Alternatively, it's not entirely for lack of opportunity. Family visited for the weekend earlier this month, and last weekend Husband and I traveled to see family and friends in our beloved old home city. (I still miss it so much, although now living in our new and also-beloved home city significantly eases the ache of leaving it again.) That left some other weekends during which movie viewing could theoretically have happened.
At its simplest, this shortfall is due to other emotional and practical demands on my time and energy.
Given the nature of this blog, it is of course absurd and redundant to attest that I love movies. I love them so very much. I love the places I get to see movies in our new home. And yet, there were kind of an inordinate number of demands on my overall life force this month. Many of those demands were extremely positive, yet nevertheless a lot of work. Unfortunately, that meant that when there were technically opportunities to go see films, or even to watch something at home, I felt depleted and therefore drawn to entertainment that was less demanding from an emotional, attentional, and time-commitment perspective. While they may be relatively minor, it is a commitment of time, attention span, and emotional vulnerability to watch new movies. I really hate to acknowledge it, but sometimes, when I'm feeling particularly drained, watching a film might not be the most skillful approach to self-care for me.

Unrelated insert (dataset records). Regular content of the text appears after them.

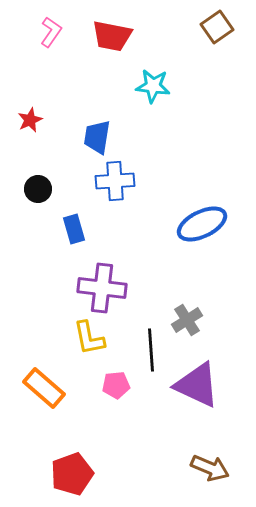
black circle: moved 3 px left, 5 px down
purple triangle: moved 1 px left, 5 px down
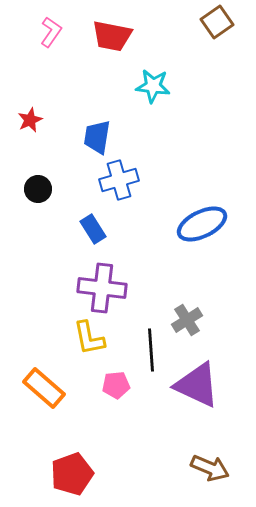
brown square: moved 5 px up
blue cross: moved 4 px right, 1 px up; rotated 12 degrees counterclockwise
blue rectangle: moved 19 px right; rotated 16 degrees counterclockwise
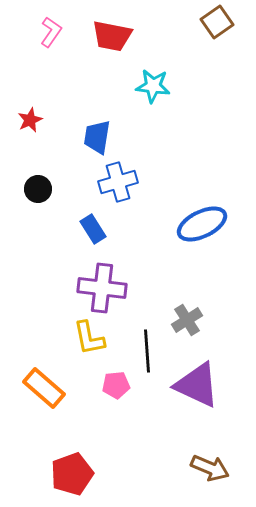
blue cross: moved 1 px left, 2 px down
black line: moved 4 px left, 1 px down
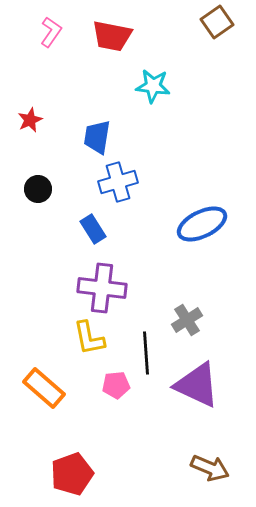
black line: moved 1 px left, 2 px down
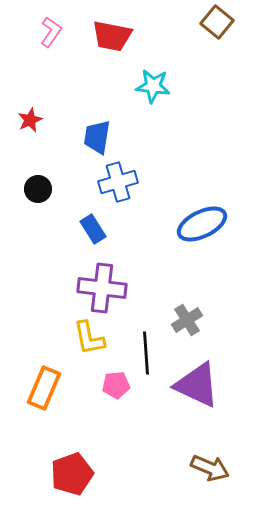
brown square: rotated 16 degrees counterclockwise
orange rectangle: rotated 72 degrees clockwise
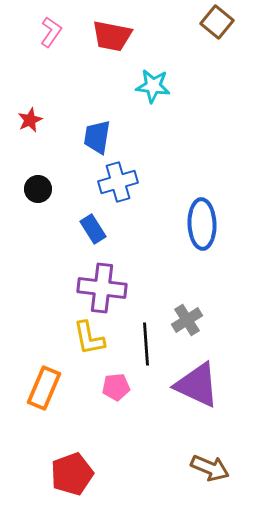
blue ellipse: rotated 66 degrees counterclockwise
black line: moved 9 px up
pink pentagon: moved 2 px down
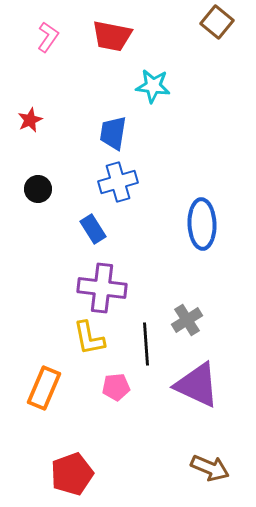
pink L-shape: moved 3 px left, 5 px down
blue trapezoid: moved 16 px right, 4 px up
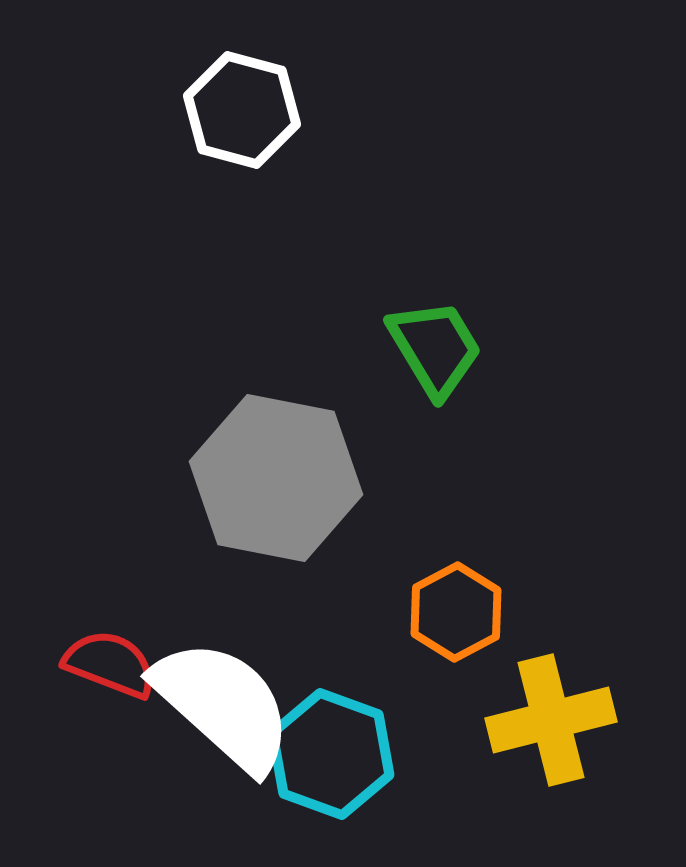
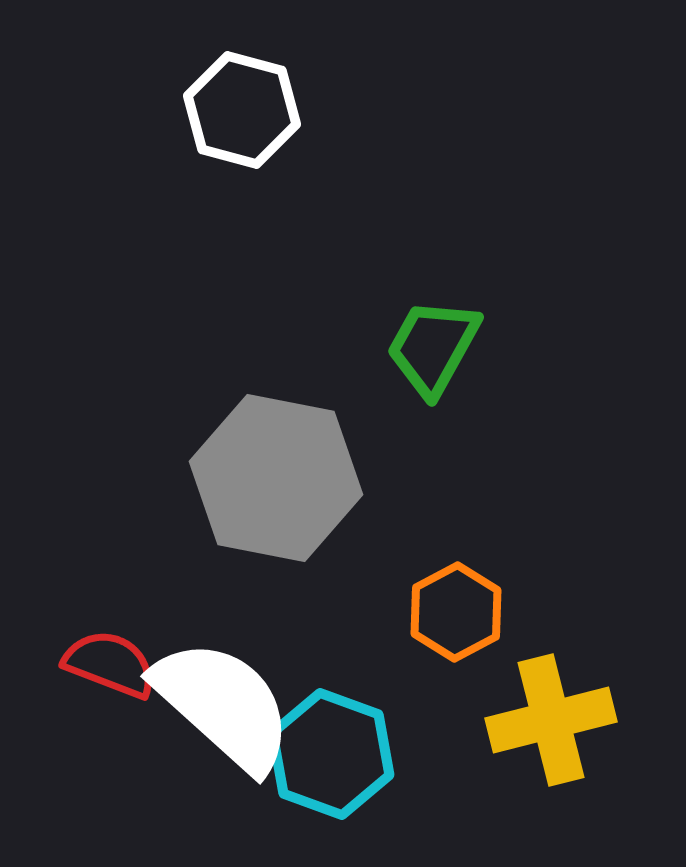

So instead, this month has been a month of reruns. Husband and I have been primarily watching "Parks and Recreation", which has been a welcome and soothing choice (especially because you know how much I love Aubrey Plaza). It's been exactly what I needed: to feel pleasantly and comfortingly diverted by a familiar, well-made, and much-appreciated show.
I'm hoping--perhaps not altogether unrealistically--that many of the more intense demands of August will subside at least a bit in September. I therefore hope to resume movie-watching where I left off in July. Happily, I've watched so many movies already in 2019 that even taking an entire month off won't meaningfully disrupt my progress toward my annual movie-watching goal.
Looking forward to sharing those with you soon.